Beyond the complex plane - solving $\sqrt{x}=-1$ Let $f: \mathbb R \longrightarrow [0,\infty[$ be some positive-valued function and consider the equation
$$f(x) = -1.\tag{1}$$
Looks weird, but for $f(x)=x^2$ one has $x^2=-1$ which leads to the set of complex numbers by defining $\mathbb i$ to be the solution.
Now consider other simple algebraic functions like $f(x)=\sqrt{x}$ or $f(x)=|x|$, such that (1) cannot be solved by real or complex $x$. By defining $\mathbb j$ such that 
$$f(\mathbb j)=-1$$ we get a new set $\mathbb J$ of numbers $a + \mathbb j b, \ a,b \in \mathbb C$. 
Complex numbers led to a new era of mathematics. I like thinking outside of the box. 
Let us collect some ideas about this approach. Is it known? Is it nonsense, inconsistent, non-valuable? If not, what properties do these numbers have? 
Edit: 
When $f$ is a polynomial (1) leads to $\mathbb C$.
Let $f$ be arbitrary and $\mathbb J =\{a + \mathbb j b \ |\ a,b \in \mathbb C\}$. To make it a field we need $x\cdot y \in \mathbb J$ for all $x,y \in \mathbb J$. This requires either


*

*$\mathbb j^2 =0$,

*$\mathbb j^2 \approx \mathbb j$ or

*$\mathbb j^2 \in \mathbb C$.
For the latter let wlog $|\mathbb j^2|_{\mathbb C}=1$ such that $\mathbb j^2 = \exp(\mathbb i \theta)$, for some $\theta \in [0,2\pi]$. By the series expansion we get
$$\exp(\mathbb j z)= \cosh(z \exp(\mathbb i \theta/2)) + \mathbb j \sinh(z \exp(\mathbb i \theta/2)), \ z\in \mathbb C.$$
For the second let wlog $\mathbb j^2 =\mathbb j$. If $f$ has a series expansion around $\mathbb j$ then 
$$f(\mathbb j)= f(0)+ \mathbb j (f(1) -1),$$
which requires $f(0)=-1$ and $f(1)=1$. 
 A: ("Ring" means commutative ring with identity.)
The function $f$ doesn't matter. What does matter is that you demanded that $\mathbb{J}$ be generated by linear combinations of $(1,\mathbb{j})$ over its base ring.
Let $k$ be a ring, let $R$ be a ring equipped with an injective homomorphism $k\to R$, and let $\alpha$ be an element of $R$. Then if $k[\alpha]$ is finitely generated over $k$ with at most $n$ generators, there must be a relation
$$\alpha^n=c_1\alpha^{n-1}+c_2\alpha^{n-2}+\cdots+c_n$$
where $c_1,\ldots c_n\in k$ (and vice versa, if there is such a relation then $k[\alpha]$ is generated over $k$ with at most $n$ generators). We say that $\alpha$ is integral over $k$. This notion goes at least as far back as Dedekind (1877).
If the base ring is $\mathbb{R}$ we must have some relation
$$\mathbb{j}^2=c_1\mathbb{j}+c_2$$
for $c_1,c_2\in \mathbb{R}$. However, without loss of generality we can shift and rescale $\mathbb{j}$ by elements of $\mathbb{R}$ to find that there are only three inequivalent cases corresponding to negative, zero, and positive discriminant:


*

*$\mathrm{i}^2=-1$. These are the usual complex numbers, which are older than Euler (1770).

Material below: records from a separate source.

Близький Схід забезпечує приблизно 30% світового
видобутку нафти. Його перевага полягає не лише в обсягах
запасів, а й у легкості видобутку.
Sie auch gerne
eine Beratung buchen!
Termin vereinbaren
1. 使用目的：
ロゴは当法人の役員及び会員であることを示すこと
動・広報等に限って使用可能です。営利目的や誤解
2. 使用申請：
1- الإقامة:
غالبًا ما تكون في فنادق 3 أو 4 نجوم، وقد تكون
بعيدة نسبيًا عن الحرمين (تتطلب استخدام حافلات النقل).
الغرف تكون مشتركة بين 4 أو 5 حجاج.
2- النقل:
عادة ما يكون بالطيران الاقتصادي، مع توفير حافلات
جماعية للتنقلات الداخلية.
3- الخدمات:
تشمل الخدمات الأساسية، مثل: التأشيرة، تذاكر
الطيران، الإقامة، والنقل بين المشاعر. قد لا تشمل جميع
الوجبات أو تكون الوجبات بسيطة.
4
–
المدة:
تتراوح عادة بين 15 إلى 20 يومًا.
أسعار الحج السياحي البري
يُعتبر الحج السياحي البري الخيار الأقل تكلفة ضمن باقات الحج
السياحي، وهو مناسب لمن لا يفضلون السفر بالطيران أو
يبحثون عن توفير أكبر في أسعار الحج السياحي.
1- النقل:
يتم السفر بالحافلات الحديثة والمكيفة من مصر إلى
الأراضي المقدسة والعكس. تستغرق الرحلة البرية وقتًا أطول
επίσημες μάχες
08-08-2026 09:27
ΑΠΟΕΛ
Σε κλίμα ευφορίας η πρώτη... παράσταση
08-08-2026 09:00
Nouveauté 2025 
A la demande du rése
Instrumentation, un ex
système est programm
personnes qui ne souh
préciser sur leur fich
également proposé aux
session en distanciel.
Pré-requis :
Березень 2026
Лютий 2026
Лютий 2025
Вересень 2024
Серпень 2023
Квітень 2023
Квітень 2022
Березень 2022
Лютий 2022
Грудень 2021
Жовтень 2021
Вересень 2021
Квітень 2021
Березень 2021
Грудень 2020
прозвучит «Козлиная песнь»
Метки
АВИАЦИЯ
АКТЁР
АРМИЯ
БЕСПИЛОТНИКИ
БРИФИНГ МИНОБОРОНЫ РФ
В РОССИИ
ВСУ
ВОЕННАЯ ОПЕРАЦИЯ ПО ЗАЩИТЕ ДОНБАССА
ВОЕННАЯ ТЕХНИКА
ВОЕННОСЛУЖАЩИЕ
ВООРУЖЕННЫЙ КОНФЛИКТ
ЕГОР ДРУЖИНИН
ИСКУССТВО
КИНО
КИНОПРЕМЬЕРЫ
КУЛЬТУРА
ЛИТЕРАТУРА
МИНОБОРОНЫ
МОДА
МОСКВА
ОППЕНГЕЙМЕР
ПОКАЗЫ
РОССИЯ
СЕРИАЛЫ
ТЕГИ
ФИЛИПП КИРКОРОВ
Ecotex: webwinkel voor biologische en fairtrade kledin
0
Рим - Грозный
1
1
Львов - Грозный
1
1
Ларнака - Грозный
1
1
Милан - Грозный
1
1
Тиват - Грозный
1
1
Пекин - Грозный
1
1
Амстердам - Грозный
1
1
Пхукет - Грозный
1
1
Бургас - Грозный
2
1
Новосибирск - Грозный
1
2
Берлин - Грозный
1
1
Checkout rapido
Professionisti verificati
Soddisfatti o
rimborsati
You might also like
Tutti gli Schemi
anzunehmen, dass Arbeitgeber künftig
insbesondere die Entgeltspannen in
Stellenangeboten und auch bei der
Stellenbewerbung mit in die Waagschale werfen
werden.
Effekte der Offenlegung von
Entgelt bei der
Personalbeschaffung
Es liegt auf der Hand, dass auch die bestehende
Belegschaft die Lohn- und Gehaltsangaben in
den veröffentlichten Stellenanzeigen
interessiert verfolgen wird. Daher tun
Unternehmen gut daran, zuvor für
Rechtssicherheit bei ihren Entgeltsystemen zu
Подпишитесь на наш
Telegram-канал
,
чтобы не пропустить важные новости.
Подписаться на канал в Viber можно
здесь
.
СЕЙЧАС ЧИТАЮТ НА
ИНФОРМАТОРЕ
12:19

*$\mathrm{\varepsilon}^2=0$. These are the dual numbers of Clifford (1873).

*$\mathrm{j}^2=1$. These are the split-complex numbers of Cockle (1848).


If the base ring is $\mathbb{\mathbb{C}}$ then there only two cases, corresponding to zero and nonzero discriminant:


*

*$\mathrm{\varepsilon}^2=0$. These are "dual complex numbers", although the terminology is overloaded.

*$\mathrm{j}^2=1$. These are the bicomplex numbers, which Cockle (1848) introduced as tessarines.


Other avenues of generalization with a similar flavor include the composition algebras and their Cayley–Dickson construction (Dickson (1919)), Clifford algebras (Sylvester (1882)), and Jordan algebras (Albert (1946), McCrimmon (1966)).
You'll note that most of the literature is from the 19th century. During the latter half of this period, there was a time when constructing and naming new number systems was the fashion, giving us exotic-sounding names: nonions, sedations, etc. In a sense, Hurwitz's theorem (1923) put an end to this industry, demonstrating that only four such systems (reals, complexes, quaternions, and octonions) really have the norm-preserving multiplication needed to get their calculus off the ground.